+++ EXCERPTED RECORDS +++
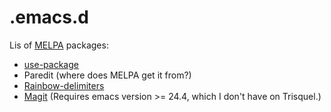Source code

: * .emacs.d

Lis of [[http://melpa.org/][MELPA]] packages:
- [[https://github.com/jwiegley/use-package][use-package]]
- Paredit (where does MELPA get it from?)
- [[https://github.com/Fanael/rainbow-delimiters][Rainbow-delimiters]]
- [[https://github.com/magit/magit][Magit]] (Requires emacs version >=
  24.4, which I don't have on Trisquel.)
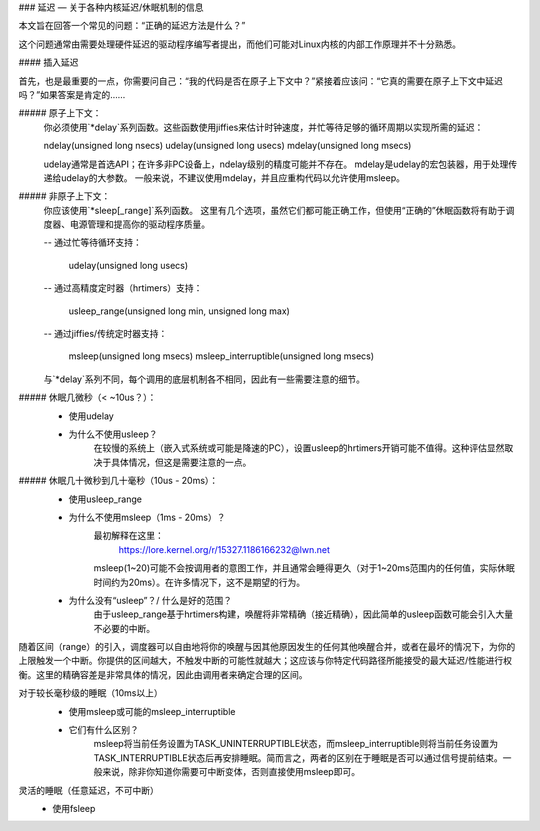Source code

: ### 延迟 — 关于各种内核延迟/休眠机制的信息

本文旨在回答一个常见的问题：“正确的延迟方法是什么？”

这个问题通常由需要处理硬件延迟的驱动程序编写者提出，而他们可能对Linux内核的内部工作原理并不十分熟悉。

#### 插入延迟

首先，也是最重要的一点，你需要问自己：“我的代码是否在原子上下文中？”紧接着应该问：“它真的需要在原子上下文中延迟吗？”如果答案是肯定的……

##### 原子上下文：
    你必须使用`*delay`系列函数。这些函数使用jiffies来估计时钟速度，并忙等待足够的循环周期以实现所需的延迟：

    ndelay(unsigned long nsecs)  
    udelay(unsigned long usecs)  
    mdelay(unsigned long msecs)

    udelay通常是首选API；在许多非PC设备上，ndelay级别的精度可能并不存在。
    mdelay是udelay的宏包装器，用于处理传递给udelay的大参数。
    一般来说，不建议使用mdelay，并且应重构代码以允许使用msleep。

##### 非原子上下文：
    你应该使用`*sleep[_range]`系列函数。
    这里有几个选项，虽然它们都可能正确工作，但使用“正确的”休眠函数将有助于调度器、电源管理和提高你的驱动程序质量。

    -- 通过忙等待循环支持：

        udelay(unsigned long usecs)

    -- 通过高精度定时器（hrtimers）支持：

        usleep_range(unsigned long min, unsigned long max)

    -- 通过jiffies/传统定时器支持：

        msleep(unsigned long msecs)  
        msleep_interruptible(unsigned long msecs)

    与`*delay`系列不同，每个调用的底层机制各不相同，因此有一些需要注意的细节。

##### 休眠几微秒（< ~10us？）：
    * 使用udelay

    - 为什么不使用usleep？
        在较慢的系统上（嵌入式系统或可能是降速的PC），设置usleep的hrtimers开销可能不值得。这种评估显然取决于具体情况，但这是需要注意的一点。

##### 休眠几十微秒到几十毫秒（10us - 20ms）：
    * 使用usleep_range

    - 为什么不使用msleep（1ms - 20ms）？
        最初解释在这里：
            https://lore.kernel.org/r/15327.1186166232@lwn.net

        msleep(1~20)可能不会按调用者的意图工作，并且通常会睡得更久（对于1~20ms范围内的任何值，实际休眠时间约为20ms）。在许多情况下，这不是期望的行为。
    - 为什么没有“usleep”？/ 什么是好的范围？
        由于usleep_range基于hrtimers构建，唤醒将非常精确（接近精确），因此简单的usleep函数可能会引入大量不必要的中断。
随着区间（range）的引入，调度器可以自由地将你的唤醒与因其他原因发生的任何其他唤醒合并，或者在最坏的情况下，为你的上限触发一个中断。你提供的区间越大，不触发中断的可能性就越大；这应该与你特定代码路径所能接受的最大延迟/性能进行权衡。这里的精确容差是非常具体的情况，因此由调用者来确定合理的区间。

对于较长毫秒级的睡眠（10ms以上）
    * 使用msleep或可能的msleep_interruptible

    - 它们有什么区别？
        msleep将当前任务设置为TASK_UNINTERRUPTIBLE状态，而msleep_interruptible则将当前任务设置为TASK_INTERRUPTIBLE状态后再安排睡眠。简而言之，两者的区别在于睡眠是否可以通过信号提前结束。一般来说，除非你知道你需要可中断变体，否则直接使用msleep即可。

灵活的睡眠（任意延迟，不可中断）
    * 使用fsleep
+++
Pull out each line of the listing that holds the string "MELPA".

Lis of [[http://melpa.org/][MELPA]] packages:
- Paredit (where does MELPA get it from?)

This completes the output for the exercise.